Trois douleurs
Les opérateurs OpenClaw ouvrent rarement un ticket intitulé « passerelle dégradée ». Ils signalent plutôt « le bot ne répond plus » ou « la console tourne indéfiniment ». Ces rapports subjectifs se mappent proprement sur trois schémas d’ingénierie récurrents dès que l’on distingue symptômes visibles par l’utilisateur et signaux de santé internes.
1) Canal muet.

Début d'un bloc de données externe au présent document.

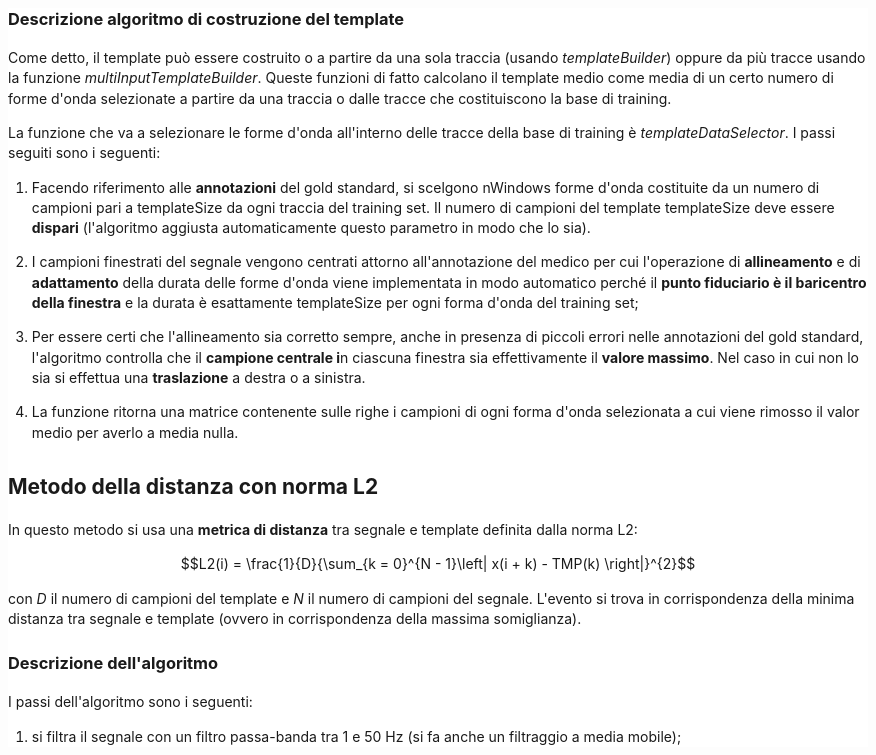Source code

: ### Descrizione algoritmo di costruzione del template

Come detto, il template può essere costruito o a partire da una sola
traccia (usando *templateBuilder*) oppure da più tracce usando la
funzione *multiInputTemplateBuilder*. Queste funzioni di fatto calcolano
il template medio come media di un certo numero di forme d'onda
selezionate a partire da una traccia o dalle tracce che costituiscono la
base di training.

La funzione che va a selezionare le forme d'onda all'interno delle
tracce della base di training è *templateDataSelector*. I passi seguiti
sono i seguenti:

1.  Facendo riferimento alle **annotazioni** del gold standard, si
    scelgono $\text{nWindows}$ forme d'onda costituite da un numero di
    campioni pari a $\text{templateSize}$ da ogni traccia del training
    set. Il numero di campioni del template $\text{templateSize}$ deve
    essere **dispari** (l'algoritmo aggiusta automaticamente questo
    parametro in modo che lo sia).

2.  I campioni finestrati del segnale vengono centrati attorno
    all'annotazione del medico per cui l'operazione di **allineamento**
    e di **adattamento** della durata delle forme d'onda viene
    implementata in modo automatico perché il **punto fiduciario è il
    baricentro della finestra** e la durata è esattamente
    $\text{templateSize}$ per ogni forma d'onda del training set;

3.  Per essere certi che l'allineamento sia corretto sempre, anche in
    presenza di piccoli errori nelle annotazioni del gold standard,
    l'algoritmo controlla che il **campione centrale i**n ciascuna
    finestra sia effettivamente il **valore massimo**. Nel caso in cui
    non lo sia si effettua una **traslazione** a destra o a sinistra.

4.  La funzione ritorna una matrice contenente sulle righe i campioni di
    ogni forma d'onda selezionata a cui viene rimosso il valor medio per
    averlo a media nulla.

## Metodo della distanza con norma L2

In questo metodo si usa una **metrica di distanza** tra segnale e
template definita dalla norma L2:

$$L2(i) = \frac{1}{D}{\sum_{k = 0}^{N - 1}\left| x(i + k) - TMP(k) \right|}^{2}$$

con $D$ il numero di campioni del template e $N$ il numero di campioni
del segnale. L'evento si trova in corrispondenza della minima distanza
tra segnale e template (ovvero in corrispondenza della massima
somiglianza).

### Descrizione dell'algoritmo

I passi dell'algoritmo sono i seguenti:

1.  si filtra il segnale con un filtro passa-banda tra 1 e 50 Hz (si fa
    anche un filtraggio a media mobile);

Telegram ou Slack n’affiche aucune réponse alors que le tableau de bord continue de charger les ressources statiques depuis la passerelle. Ce schéma isole presque toujours la livraison des événements entrants, les règles de routage ou le cycle de vie des jetons, et non une panne générique « le serveur est tombé ». Les équipes qui ne testent que l’interface web concluent à tort que la pile est saine et perdent des heures sur des quotas LLM qui n’étaient pas le goulet d’étranglement.
2) Erreurs intermittentes. Les plafonds de débit amont, les à-coups DNS, la pression mémoire et la latence à froid génèrent des timeouts qui disparaissent au prochain essai. Sans archives d’instantanés health --json et de lignes de journal horodatées, vous ne pouvez pas démontrer si la fenêtre d’échec coïncidait avec un incident fournisseur ou avec une saturation mémoire locale. Les revues post-incident dépourvues d’artefacts se réduisent à des opinions.

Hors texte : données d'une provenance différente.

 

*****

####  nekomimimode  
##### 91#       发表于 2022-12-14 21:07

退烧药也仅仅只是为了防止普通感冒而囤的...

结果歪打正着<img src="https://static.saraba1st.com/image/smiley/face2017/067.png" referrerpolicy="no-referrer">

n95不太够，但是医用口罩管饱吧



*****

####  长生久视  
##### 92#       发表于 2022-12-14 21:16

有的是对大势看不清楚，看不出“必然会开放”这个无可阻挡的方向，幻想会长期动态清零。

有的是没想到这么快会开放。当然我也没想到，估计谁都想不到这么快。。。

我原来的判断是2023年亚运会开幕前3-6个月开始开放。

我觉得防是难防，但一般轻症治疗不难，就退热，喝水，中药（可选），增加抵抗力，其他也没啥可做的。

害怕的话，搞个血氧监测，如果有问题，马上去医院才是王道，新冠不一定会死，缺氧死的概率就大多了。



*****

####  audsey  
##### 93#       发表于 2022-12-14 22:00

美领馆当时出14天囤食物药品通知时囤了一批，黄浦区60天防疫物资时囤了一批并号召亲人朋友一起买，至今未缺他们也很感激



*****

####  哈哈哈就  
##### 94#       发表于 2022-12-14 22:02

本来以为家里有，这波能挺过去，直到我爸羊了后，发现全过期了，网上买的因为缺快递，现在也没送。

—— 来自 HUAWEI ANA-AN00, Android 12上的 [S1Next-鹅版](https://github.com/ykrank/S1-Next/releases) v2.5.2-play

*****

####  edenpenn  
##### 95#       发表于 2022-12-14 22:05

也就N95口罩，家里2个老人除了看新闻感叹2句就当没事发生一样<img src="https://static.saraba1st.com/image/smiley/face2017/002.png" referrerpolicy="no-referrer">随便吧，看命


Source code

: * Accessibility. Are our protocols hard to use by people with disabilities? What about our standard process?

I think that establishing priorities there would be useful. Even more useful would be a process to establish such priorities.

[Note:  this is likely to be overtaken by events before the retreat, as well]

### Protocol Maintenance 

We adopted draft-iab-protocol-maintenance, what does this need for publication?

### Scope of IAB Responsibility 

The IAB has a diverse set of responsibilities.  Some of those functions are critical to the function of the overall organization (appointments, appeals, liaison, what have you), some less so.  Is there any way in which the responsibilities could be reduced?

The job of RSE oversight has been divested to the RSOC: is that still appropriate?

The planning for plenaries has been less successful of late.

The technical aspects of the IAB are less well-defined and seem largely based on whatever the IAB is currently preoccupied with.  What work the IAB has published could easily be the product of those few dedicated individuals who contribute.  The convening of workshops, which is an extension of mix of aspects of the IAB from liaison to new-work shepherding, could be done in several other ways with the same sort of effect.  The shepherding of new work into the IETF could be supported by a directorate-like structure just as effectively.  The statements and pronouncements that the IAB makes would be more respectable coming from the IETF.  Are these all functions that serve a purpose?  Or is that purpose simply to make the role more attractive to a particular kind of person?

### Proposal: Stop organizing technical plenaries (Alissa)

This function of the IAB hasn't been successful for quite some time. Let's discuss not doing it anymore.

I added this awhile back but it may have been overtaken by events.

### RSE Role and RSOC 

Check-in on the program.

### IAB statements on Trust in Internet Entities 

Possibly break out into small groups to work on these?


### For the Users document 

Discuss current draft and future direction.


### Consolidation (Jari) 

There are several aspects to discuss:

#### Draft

3) Dérive de configuration. Les modifications de allowedOrigins, des clés API dans les profils shell, des unités systemd ou des environnements Docker Compose n’atteignent souvent pas le processus en cours. L’opérateur observe des échecs CORS « aléatoires » ou des identifiants manquants parce que le démon lit encore le chemin de fichier d’hier. Documentez explicitement quel utilisateur, quel répertoire de travail et quelle commande de redémarrage s’appliquent après chaque changement.
Instrumentez avant d’escalader. L’habitude légère d’enregistrer le JSON de santé après chaque déploiement vous fournit une base comparable par diff lorsque les ponts se mettent à fluctuer la nuit ou après un renouvellement de certificat.
Quelle couche en premier
Gardez une séquence fixe à chaque incident : confirmez le processus passerelle et le port d’écoute, exécutez openclaw doctor pour la validation statique de configuration, capturez openclaw health --json pour l’état runtime des dépendances, puis suivez les journaux du pont pendant que vous reproduisez le problème utilisateur. Passer directement à la réinstallation des modules Node ou à la rotation des clés API saute l’étape preuve et masque souvent la véritable couche en faute.

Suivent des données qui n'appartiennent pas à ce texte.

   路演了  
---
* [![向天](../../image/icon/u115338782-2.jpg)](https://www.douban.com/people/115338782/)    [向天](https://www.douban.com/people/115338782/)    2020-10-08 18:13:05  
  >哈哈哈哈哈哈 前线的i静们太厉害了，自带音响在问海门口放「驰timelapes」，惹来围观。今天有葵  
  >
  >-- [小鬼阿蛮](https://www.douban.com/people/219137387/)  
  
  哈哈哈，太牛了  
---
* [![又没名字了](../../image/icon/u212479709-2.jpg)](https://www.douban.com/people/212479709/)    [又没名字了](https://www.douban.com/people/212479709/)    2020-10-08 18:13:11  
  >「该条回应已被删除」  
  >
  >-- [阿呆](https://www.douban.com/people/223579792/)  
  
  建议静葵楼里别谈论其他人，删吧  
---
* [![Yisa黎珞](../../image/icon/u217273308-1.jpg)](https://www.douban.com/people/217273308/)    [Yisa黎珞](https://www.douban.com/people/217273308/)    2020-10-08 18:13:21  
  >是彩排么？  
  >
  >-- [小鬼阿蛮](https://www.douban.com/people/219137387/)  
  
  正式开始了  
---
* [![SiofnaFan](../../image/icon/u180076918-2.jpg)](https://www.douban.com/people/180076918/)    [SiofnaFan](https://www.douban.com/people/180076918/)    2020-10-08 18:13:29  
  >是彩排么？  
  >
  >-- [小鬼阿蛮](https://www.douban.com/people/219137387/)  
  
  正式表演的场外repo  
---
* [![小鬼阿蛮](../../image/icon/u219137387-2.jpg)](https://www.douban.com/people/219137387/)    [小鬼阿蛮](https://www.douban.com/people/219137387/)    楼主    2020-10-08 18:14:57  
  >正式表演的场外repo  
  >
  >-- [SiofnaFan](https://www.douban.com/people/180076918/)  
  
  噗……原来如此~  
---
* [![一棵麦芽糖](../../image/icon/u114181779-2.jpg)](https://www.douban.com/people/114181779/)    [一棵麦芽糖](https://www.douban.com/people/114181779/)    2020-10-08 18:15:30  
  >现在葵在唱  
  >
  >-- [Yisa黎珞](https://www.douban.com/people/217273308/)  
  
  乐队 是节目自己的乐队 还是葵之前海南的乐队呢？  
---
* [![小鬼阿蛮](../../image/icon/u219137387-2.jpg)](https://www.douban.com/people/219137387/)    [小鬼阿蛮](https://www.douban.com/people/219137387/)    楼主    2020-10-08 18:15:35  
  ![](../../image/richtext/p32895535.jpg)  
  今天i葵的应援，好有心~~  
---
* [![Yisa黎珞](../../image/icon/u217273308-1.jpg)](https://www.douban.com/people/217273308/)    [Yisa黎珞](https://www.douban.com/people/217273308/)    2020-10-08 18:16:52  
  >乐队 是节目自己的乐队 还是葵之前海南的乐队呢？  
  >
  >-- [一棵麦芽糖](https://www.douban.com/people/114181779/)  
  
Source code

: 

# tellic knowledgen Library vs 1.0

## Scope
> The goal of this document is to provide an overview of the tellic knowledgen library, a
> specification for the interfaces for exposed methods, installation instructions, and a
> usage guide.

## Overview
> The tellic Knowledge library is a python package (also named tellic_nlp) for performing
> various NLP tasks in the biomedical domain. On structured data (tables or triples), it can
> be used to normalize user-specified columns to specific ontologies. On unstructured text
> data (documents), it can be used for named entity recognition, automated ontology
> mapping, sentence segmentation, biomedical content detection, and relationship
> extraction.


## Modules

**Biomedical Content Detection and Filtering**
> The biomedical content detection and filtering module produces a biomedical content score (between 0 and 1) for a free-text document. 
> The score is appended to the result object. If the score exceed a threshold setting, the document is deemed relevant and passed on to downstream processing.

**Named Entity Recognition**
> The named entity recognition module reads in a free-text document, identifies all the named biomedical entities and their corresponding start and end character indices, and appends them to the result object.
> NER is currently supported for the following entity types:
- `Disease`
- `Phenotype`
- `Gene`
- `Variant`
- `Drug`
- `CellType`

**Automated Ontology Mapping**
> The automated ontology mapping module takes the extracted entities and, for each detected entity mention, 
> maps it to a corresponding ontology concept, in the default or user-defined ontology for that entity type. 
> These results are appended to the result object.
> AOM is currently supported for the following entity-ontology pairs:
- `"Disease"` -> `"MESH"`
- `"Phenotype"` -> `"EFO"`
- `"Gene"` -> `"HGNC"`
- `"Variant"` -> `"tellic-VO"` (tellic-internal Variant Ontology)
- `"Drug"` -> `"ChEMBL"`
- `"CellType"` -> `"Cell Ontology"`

La santé du processus répond à la question « quelque chose écoute-t-il ? » doctor répond « la configuration est-elle cohérente en interne ? » health répond « cette instance atteint-elle les fournisseurs et greffons ? » Les journaux répondent « qu’avons-nous réellement fait lorsque l’utilisateur a envoyé un message ? » Chaque question cible un responsable différent : initialisation OS, ingénieur plateforme, ingénieur intégration ou administrateur de canal.
Les portables qui dorment ou changent de réseau rompent les ponts WebSocket ou d’interrogation longue durée même lorsque le binaire reste sain. Cette classe d’échecs est environnementale, non un défaut d’OpenClaw, et pourtant elle domine les incidents des petites équipes. Si votre pipeline d’automatisation pousse aussi des artefacts par SSH depuis la même machine, les coupures liées au sommeil blessent deux fois.
Les passerelles multi-locataires ou partagées exigent des frontières explicites : jetons distincts, flux de journaux séparés et exports de santé par espace de travail. Sinon la mauvaise configuration de l’application Slack d’un partenaire ressemble à une « panne globale » dans vos métriques agrégées.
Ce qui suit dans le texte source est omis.